Several media reports stated that the upper house of the Polish Parliament passed the bill with 57 votes to 23, with two abstentions.
The bill also prohibits branding Nazi death camps in Poland as Polish. It sets fines or a maximum three-year jail term as punishment. It also exempts artistic and research work.
"We have to send a clear signal to the world that we won't allow for Poland to continue being insulted", Patryk Jaki, a deputy justice minister, told reporters in the Parliament.
The lower house of the Parliament passed the bill last Friday triggering the protest from abroad.
Israel called for the bill to be dropped, seeing one of its provisions as an attempt to deny Polish involvement in Nazi Germany's extermination of Jews.
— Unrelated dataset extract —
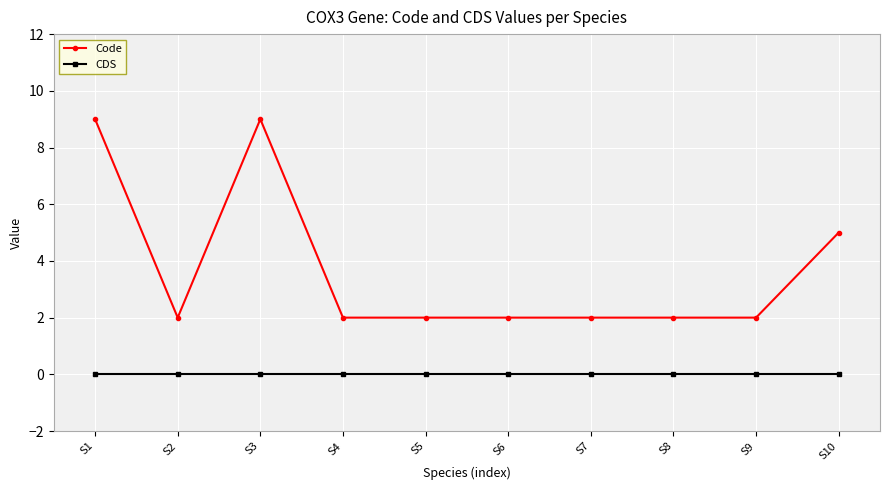

Count the number of categories in the chart.

10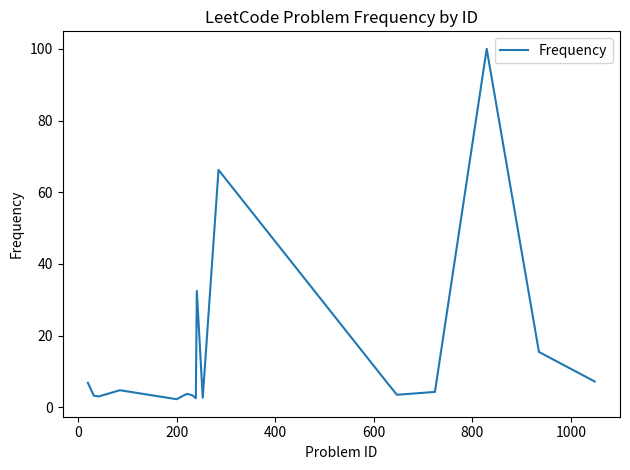

What is the minimum value shown in the chart?

2.3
Israeli Prime Minister Benjamin Netanyahu had then called the proposed law "baseless" and ordered his country's ambassador in Warsaw to meet with Polish leaders to express his strong opposition.
"The law is baseless. I strongly oppose it. History cannot be changed and it is forbidden to deny the Holocaust. I ordered the Israeli embassy in Poland to meet with the Polish Prime Minister and express my firm stand against the law", Netanyahu said.
The United States (US) and Israel both urged Poland to drop the bill, saying it would restrict free speech and academic research.
The bill must be signed off by the president before entering into law.